> **Texto de leitura**:
Tinha ditadura, tortura, censura, terrorismo, repressão, Oban, “Tutóia Hilton”, guerrilha, mas repito com convicção – as amargas não. Tinha “Diretas Já”, Covas, Montoro, Richa, FHC, doutor Ulysses; Pelé, Tostão e Gerson Canhotinha, trio de ouro do Tri de 70;  tinha a divina Seleção de 82, doTelê.  Tinha numa gaveta da memória o álbum de Figurinhas Futebol, a página do São Paulo FC completinha, com a carimbada e tudo. As amargas não.
Esqueço o “país dos mais de 80%”;  os mensaleiros e sua quase certa absolvição; a classe política, toda ela suspeita de corrupção; Renan Avacalheiros na bica de sentar na cadeira cativa do Sarney;  a mentira deslavada transformada em verdade; o pobre que virou Crasse Mérdia sem sair da mérdia; o SUS, “uma das melhores saúdes do mundo”; o Estado tomado de assalto; a cumpanherada sindicalista por cima da carne sêca; a Petrobrás cada vez mais afundada, na fundura mais funda do que o Pré-Sal.

> **Trecho de dados**:
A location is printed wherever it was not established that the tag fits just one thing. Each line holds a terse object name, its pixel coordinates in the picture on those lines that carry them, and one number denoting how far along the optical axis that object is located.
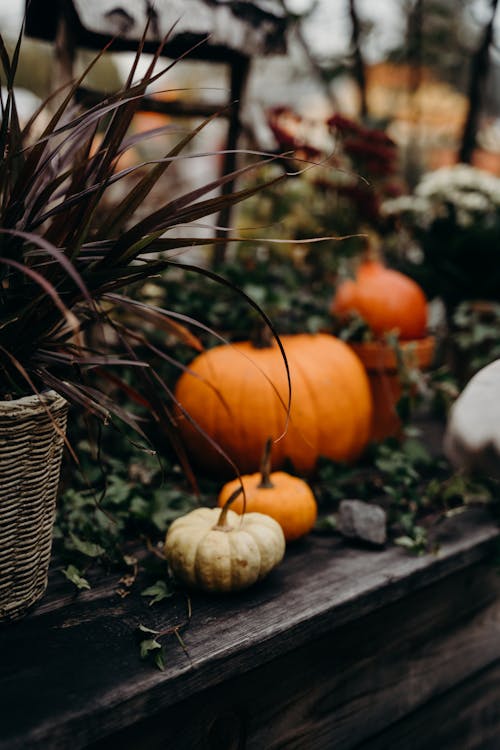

> **Exercícios**:
1: No texto de leitura, qual página do álbum de Figurinhas Futebol estava completa?
2: Liste todos os nomes que o texto de leitura apresenta como o "trio de ouro do Tri de 70".

> **Respostas dos exercícios**:
1: A página do São Paulo FC, com a carimbada e tudo.

2: Pelé, Tostão e Gerson Canhotinha.